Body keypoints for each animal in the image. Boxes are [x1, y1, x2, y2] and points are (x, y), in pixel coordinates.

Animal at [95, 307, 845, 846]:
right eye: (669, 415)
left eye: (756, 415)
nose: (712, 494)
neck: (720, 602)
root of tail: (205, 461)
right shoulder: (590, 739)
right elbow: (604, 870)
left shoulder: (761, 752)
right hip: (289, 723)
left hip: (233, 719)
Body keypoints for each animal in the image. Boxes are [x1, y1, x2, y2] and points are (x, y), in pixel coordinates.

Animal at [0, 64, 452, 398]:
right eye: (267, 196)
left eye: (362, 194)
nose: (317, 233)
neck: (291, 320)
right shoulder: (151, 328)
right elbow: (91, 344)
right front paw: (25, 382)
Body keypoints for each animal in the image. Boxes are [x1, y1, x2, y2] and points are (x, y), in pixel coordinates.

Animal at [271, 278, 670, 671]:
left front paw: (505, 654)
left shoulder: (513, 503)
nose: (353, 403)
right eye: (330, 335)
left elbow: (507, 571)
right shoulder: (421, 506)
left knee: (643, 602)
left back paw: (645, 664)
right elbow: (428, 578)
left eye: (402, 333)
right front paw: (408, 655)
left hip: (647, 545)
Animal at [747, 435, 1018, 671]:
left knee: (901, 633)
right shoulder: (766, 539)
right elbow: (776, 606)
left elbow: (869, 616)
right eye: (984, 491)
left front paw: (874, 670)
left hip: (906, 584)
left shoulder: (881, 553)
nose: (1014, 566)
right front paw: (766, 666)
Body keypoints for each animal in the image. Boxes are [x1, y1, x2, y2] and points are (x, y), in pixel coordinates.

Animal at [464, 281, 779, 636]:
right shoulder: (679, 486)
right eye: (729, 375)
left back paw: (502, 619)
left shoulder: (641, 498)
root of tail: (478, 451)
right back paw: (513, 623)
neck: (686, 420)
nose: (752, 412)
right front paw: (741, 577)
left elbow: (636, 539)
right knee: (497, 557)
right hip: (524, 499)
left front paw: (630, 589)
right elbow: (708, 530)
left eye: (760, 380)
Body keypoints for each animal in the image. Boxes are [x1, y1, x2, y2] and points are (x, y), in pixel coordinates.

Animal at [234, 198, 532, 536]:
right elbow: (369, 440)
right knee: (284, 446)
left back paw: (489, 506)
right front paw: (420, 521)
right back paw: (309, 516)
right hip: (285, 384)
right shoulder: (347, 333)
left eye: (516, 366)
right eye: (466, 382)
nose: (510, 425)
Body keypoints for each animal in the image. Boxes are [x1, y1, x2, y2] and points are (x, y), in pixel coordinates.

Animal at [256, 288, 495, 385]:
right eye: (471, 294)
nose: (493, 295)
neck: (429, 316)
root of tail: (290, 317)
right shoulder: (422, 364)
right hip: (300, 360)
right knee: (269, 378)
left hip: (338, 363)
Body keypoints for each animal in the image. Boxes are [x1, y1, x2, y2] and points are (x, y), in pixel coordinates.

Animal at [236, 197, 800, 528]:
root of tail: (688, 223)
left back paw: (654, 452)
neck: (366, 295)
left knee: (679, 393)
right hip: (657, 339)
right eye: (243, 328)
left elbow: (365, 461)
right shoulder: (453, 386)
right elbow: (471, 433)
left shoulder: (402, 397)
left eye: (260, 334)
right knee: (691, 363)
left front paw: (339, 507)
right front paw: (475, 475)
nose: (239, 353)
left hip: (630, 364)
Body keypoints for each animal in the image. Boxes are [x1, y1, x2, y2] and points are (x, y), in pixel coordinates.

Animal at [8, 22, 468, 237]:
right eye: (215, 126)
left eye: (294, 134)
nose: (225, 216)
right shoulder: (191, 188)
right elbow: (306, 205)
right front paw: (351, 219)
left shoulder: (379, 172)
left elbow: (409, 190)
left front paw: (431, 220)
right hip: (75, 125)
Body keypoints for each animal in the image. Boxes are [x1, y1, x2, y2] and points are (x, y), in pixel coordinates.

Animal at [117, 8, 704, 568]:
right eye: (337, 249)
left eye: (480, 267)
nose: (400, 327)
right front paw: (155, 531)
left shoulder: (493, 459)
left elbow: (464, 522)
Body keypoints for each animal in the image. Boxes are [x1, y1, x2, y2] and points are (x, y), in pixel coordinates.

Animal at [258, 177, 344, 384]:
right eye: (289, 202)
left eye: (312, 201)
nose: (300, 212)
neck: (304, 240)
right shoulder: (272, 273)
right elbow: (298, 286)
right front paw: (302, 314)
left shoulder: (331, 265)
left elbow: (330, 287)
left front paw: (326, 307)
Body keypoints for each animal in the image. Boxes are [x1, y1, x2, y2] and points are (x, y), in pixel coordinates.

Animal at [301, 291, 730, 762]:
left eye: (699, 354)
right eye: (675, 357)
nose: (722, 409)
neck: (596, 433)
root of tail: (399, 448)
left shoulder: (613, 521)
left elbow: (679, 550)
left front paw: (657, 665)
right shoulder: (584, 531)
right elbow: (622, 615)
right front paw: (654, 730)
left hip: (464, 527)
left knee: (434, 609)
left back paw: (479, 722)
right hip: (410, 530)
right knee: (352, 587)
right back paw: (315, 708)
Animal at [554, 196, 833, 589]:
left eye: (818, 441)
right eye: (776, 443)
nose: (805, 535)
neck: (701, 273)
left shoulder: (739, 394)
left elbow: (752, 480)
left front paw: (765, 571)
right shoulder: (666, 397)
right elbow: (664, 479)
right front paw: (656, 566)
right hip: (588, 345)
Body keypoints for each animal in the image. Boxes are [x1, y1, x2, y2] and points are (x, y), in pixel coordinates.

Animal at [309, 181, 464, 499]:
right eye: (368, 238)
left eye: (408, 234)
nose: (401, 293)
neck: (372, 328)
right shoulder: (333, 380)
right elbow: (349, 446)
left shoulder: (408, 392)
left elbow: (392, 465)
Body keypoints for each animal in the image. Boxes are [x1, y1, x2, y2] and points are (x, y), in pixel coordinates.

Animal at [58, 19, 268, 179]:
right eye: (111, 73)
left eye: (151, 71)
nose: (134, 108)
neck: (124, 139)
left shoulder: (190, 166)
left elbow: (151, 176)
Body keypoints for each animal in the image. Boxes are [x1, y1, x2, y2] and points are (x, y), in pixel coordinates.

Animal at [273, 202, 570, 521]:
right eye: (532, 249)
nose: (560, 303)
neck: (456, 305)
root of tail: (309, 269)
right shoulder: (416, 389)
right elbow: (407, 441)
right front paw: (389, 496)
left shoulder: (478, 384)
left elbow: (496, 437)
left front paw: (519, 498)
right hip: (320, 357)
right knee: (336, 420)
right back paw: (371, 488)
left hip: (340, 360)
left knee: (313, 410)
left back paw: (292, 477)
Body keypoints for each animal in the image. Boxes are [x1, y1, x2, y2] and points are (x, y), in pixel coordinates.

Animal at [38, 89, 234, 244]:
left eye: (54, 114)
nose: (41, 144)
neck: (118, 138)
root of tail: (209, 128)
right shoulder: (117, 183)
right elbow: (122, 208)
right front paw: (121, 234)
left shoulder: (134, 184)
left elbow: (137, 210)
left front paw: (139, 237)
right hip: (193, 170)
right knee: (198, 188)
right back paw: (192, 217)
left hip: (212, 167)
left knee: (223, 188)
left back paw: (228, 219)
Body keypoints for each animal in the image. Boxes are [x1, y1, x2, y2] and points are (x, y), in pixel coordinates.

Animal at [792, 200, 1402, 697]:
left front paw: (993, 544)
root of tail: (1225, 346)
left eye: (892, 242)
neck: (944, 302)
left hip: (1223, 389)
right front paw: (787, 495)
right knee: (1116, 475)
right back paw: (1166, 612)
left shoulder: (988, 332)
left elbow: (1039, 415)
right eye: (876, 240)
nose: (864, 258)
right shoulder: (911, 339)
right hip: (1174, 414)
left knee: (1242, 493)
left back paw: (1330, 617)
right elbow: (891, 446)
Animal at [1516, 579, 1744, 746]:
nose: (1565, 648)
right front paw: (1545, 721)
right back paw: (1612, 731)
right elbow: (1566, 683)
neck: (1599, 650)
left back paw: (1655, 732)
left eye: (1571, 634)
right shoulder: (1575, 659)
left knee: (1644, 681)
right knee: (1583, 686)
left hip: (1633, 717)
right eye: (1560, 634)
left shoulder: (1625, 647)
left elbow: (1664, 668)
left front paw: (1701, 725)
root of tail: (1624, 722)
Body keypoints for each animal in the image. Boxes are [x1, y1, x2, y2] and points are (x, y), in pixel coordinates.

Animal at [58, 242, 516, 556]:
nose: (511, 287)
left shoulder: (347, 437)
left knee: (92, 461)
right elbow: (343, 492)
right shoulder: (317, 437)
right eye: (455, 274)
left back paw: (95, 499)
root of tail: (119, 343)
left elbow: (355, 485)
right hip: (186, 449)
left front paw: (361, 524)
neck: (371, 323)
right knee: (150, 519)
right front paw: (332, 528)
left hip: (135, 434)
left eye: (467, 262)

----------

**Problem to work on**
Write out exactly the lines above between the line with "root of tail: (399, 448)" and the line with "root of tail: (309, 269)", inclusive, and nothing beyond them.

**Written answer**
root of tail: (399, 448)
left shoulder: (613, 521)
left elbow: (679, 550)
left front paw: (657, 665)
right shoulder: (584, 531)
right elbow: (622, 615)
right front paw: (654, 730)
left hip: (464, 527)
left knee: (434, 609)
left back paw: (479, 722)
right hip: (410, 530)
right knee: (352, 587)
right back paw: (315, 708)
Animal at [554, 196, 833, 589]:
left eye: (818, 441)
right eye: (776, 443)
nose: (805, 535)
neck: (701, 273)
left shoulder: (739, 394)
left elbow: (752, 480)
left front paw: (765, 571)
right shoulder: (666, 397)
right elbow: (664, 479)
right front paw: (656, 566)
right hip: (588, 345)
Body keypoints for each animal in the image. Boxes are [x1, y1, x2, y2] and points are (x, y), in pixel coordinates.

Animal at [309, 181, 464, 499]:
right eye: (368, 238)
left eye: (408, 234)
nose: (401, 293)
neck: (372, 328)
right shoulder: (333, 380)
right elbow: (349, 446)
left shoulder: (408, 392)
left elbow: (392, 465)
Body keypoints for each animal in the image. Boxes are [x1, y1, x2, y2] and points are (x, y), in pixel coordinates.

Animal at [58, 19, 268, 179]:
right eye: (111, 73)
left eye: (151, 71)
nose: (134, 108)
neck: (124, 139)
left shoulder: (190, 166)
left elbow: (151, 176)
Body keypoints for each animal in the image. Boxes are [x1, y1, x2, y2] and points are (x, y), in pixel coordinates.

Animal at [273, 202, 570, 521]:
right eye: (532, 249)
nose: (560, 303)
neck: (456, 305)
root of tail: (309, 269)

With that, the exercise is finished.